Прин обдумывал ситуацию, его руки твердо сжимали ограждение мостика. Враг позволил ему без труда определить точное место. Это было положительной стороной дела. Но что же могло стать причиной, безусловно, важной, заставившей британцев включить огни на всем побережье? Весьма вероятно переход одного или нескольких крупных кораблей Флота Метрополии, линкоров или авианосцев. Но входили они в Скапа-Флоу или, наоборот, покидали базу? Несмотря на исключительную бдительность вахтенных, ничего обнаружено не было. Сам по себе этот факт ни о чем не говорил, поскольку ночь была черна как чернила, и британцы, вероятно, пропускали корабли достаточно далеко по правому борту через пролив Хокса-Саунд – главный вход в Скапа-Флоу.

Нужно было любой ценой избежать обнаружения малыми кораблями, сопровождавшими вражеское формирование, поскольку те могли идти как западнее, так и восточнее пролива Пентленд-Ферт.
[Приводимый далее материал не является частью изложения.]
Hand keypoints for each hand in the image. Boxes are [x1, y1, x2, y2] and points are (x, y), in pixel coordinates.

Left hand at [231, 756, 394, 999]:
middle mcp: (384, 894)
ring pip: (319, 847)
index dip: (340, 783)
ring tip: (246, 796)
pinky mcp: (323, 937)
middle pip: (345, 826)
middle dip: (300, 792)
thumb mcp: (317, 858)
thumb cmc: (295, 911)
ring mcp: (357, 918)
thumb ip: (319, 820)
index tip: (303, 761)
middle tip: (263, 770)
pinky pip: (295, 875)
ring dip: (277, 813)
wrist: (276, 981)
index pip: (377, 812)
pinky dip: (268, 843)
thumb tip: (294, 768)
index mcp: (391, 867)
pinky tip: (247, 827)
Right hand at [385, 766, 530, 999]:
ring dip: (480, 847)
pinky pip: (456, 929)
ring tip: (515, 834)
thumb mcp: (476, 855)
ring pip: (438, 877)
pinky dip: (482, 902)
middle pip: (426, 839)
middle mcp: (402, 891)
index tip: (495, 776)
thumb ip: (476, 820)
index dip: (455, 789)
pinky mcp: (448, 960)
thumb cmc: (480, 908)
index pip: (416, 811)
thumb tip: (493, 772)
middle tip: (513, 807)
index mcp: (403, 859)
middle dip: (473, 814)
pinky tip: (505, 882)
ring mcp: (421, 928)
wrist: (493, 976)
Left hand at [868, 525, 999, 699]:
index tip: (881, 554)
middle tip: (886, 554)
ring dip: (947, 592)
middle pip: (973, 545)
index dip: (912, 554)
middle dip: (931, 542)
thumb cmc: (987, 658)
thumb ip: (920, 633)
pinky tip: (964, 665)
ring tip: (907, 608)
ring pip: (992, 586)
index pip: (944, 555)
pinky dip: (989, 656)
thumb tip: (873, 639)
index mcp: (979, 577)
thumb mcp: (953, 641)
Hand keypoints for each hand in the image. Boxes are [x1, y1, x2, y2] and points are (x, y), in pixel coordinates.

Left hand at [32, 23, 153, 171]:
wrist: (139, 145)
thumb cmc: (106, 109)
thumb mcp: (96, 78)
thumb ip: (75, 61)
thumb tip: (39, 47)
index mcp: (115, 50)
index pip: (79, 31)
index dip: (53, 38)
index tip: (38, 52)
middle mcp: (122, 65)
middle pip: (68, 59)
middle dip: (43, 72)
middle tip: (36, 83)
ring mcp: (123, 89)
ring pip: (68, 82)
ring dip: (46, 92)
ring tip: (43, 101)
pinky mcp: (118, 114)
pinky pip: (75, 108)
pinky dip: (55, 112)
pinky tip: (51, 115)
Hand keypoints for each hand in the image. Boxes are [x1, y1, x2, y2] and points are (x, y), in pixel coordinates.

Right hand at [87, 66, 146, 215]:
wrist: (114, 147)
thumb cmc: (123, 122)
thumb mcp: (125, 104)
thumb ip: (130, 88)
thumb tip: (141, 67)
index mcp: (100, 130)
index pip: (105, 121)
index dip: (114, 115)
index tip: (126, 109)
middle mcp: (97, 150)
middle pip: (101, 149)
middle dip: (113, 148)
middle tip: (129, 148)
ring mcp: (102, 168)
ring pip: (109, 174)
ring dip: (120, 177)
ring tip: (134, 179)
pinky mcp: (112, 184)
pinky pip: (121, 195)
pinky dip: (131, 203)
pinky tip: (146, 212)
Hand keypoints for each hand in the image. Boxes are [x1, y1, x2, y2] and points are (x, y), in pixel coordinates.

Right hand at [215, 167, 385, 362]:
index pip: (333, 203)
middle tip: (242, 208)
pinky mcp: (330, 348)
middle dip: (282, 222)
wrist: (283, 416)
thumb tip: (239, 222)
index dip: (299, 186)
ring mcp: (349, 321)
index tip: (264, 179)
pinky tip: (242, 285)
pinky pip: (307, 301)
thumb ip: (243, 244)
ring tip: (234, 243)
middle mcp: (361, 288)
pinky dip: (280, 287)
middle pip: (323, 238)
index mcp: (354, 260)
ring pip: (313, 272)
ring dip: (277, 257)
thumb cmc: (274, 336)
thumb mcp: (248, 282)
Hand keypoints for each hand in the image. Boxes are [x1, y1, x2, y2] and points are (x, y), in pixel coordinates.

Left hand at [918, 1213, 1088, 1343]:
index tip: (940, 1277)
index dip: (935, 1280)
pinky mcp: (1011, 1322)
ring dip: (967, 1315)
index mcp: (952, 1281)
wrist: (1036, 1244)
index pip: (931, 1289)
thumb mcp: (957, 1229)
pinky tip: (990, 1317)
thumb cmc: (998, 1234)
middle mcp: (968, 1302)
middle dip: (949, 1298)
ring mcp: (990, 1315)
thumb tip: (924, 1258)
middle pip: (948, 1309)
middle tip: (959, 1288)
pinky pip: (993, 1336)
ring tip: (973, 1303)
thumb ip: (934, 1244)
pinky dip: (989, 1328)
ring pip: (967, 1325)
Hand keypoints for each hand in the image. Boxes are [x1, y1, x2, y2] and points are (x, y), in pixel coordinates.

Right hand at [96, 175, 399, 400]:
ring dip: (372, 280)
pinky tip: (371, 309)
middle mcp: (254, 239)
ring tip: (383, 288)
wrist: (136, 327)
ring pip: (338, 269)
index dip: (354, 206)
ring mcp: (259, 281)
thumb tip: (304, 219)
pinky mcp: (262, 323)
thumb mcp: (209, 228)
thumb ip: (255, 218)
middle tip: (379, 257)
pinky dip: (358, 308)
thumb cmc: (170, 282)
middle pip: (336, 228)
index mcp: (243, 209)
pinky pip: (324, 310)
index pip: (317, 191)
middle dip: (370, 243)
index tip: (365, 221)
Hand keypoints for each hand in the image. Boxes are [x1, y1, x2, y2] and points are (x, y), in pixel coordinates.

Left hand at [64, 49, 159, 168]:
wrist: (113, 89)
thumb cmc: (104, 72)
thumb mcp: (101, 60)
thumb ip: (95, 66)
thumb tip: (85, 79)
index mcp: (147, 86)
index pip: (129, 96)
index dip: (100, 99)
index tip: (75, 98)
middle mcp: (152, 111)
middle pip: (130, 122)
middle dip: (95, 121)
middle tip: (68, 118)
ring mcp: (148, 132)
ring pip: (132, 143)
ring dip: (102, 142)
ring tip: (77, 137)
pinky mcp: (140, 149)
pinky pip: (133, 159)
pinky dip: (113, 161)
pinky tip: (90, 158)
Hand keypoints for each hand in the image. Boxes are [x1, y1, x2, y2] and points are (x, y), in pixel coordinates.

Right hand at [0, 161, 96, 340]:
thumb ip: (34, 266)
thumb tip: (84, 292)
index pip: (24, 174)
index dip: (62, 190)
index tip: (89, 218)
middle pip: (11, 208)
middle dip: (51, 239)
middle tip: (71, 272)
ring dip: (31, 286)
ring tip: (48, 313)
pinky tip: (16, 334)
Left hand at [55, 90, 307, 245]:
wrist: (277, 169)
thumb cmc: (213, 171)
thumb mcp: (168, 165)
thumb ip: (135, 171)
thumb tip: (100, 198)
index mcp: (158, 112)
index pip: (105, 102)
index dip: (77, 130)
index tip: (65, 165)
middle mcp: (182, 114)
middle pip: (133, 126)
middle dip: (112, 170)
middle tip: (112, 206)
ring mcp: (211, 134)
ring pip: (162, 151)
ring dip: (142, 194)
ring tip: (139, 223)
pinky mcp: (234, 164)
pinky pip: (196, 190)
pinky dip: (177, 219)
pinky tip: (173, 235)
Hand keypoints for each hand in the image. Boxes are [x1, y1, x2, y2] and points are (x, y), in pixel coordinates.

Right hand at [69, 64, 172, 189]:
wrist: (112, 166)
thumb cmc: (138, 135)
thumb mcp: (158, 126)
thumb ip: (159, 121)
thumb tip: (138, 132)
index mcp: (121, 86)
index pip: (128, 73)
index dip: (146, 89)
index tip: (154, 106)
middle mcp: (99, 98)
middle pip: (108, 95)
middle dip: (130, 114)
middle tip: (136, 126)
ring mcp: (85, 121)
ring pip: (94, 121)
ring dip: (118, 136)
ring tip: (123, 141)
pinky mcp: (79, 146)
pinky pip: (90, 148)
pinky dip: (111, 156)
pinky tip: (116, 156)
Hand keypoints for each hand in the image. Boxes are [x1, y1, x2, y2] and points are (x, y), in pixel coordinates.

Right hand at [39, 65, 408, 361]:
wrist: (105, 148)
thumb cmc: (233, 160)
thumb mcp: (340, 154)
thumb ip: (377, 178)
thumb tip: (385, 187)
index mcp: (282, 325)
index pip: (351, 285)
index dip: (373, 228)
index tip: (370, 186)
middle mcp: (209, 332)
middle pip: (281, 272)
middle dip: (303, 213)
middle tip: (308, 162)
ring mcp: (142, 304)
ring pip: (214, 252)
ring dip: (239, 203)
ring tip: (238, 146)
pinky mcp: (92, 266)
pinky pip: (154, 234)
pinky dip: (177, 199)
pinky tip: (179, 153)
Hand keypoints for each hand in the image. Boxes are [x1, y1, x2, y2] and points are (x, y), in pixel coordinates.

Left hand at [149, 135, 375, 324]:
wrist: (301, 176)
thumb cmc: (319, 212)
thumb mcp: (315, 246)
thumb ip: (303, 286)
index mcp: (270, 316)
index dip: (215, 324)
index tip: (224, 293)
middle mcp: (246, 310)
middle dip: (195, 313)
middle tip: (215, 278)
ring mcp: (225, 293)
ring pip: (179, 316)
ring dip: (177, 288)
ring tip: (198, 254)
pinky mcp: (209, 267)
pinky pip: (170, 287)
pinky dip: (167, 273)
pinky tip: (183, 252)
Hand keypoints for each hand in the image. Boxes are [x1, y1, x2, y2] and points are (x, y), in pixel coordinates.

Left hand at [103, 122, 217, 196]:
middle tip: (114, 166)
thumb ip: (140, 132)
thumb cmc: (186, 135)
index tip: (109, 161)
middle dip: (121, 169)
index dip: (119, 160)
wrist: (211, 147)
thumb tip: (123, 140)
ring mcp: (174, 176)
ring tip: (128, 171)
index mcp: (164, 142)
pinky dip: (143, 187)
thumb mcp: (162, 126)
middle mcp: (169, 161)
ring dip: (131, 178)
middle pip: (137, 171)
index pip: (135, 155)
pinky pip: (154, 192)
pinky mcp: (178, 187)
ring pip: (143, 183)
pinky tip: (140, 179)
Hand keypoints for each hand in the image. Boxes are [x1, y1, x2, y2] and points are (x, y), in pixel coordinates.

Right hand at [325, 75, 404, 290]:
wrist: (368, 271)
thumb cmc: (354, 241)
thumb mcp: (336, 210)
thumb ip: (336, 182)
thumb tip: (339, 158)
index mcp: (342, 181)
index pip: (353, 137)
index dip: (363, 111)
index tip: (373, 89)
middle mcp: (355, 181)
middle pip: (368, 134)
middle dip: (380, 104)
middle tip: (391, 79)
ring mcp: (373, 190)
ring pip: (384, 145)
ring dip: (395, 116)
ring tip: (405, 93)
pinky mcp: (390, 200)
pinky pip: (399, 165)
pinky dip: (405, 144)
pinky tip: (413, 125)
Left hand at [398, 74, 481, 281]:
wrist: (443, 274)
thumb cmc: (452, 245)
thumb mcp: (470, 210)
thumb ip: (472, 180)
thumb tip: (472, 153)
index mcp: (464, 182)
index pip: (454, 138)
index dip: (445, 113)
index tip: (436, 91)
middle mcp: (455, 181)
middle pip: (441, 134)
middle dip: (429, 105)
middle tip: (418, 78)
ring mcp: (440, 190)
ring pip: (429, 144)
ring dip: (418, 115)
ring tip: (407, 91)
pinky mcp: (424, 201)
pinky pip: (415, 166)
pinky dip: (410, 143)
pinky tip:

Следуя нынешним курсом, U-47 оказалась бы на траверзе этого прохода, достаточно далеко в открытом море, в секторе, который был весьма нежелателен. Он решил изменить курс на восток на два-три часа, а затем вернуться назад, чтобы остаться в видимости ориентиров, которые им посчастливилось опознать. Он наклонился и взглянул на наручные часы.

– Лево руля, ложиться на курс 85°, – скомандовал он без колебаний.

Ветер больше не взрывался шквалами, зато становилось все холодней. Несмотря на перчатки, Прин чувствовал ледяное прикосновение металла, заставлявшего цепенеть пальцы. Он убрал руки с поручней и начал энергично тереть их, одну о другую, чтобы ускорить кровообращение.

Внезапно все огни погасли.

Прин услышал доклад Шпара – «22.30». И повернулся к штурману.

– В 01.30 лечь на обратный курс, чтобы вернуться в этот район. Мы погрузимся там, и будем лежать на грунте до 04.30.

Помимо сомнений, рожденных ночным проявлением морской «любезности» противника, у Прина возник гораздо более серьезный повод для волнений. Под вечер Вессельс доложил ему о негерметичности внешней топливной цистерны дизеля правого борта. Инженер-механик полагал, что поступление воды вызвано неисправностью клапанов, возможно из-за производственного дефекта. Эти клапаны закрывались от противодавления, но почему-то не удерживались в нужном положении. Вессельс навскидку предположил, что сможет устранить неисправность в течение ночи, пока лодка будет лежать на грунте. Если этот план не сработает, можно считать, что миссия безвозвратно провалена. Если морская вода просочится в форсунки, дизель выйдет из строя, а с одним левым дизелем невозможно продолжать поход. Там, куда они направлялись, главные трудности связаны с навигацией. U-47 нуждается в максимуме мощности и маневренности. Риск был таков, что командующий Подводными силами оставил за Прином право выбора: оценив шансы на успех, взять на себя ответственность за операцию или отказаться.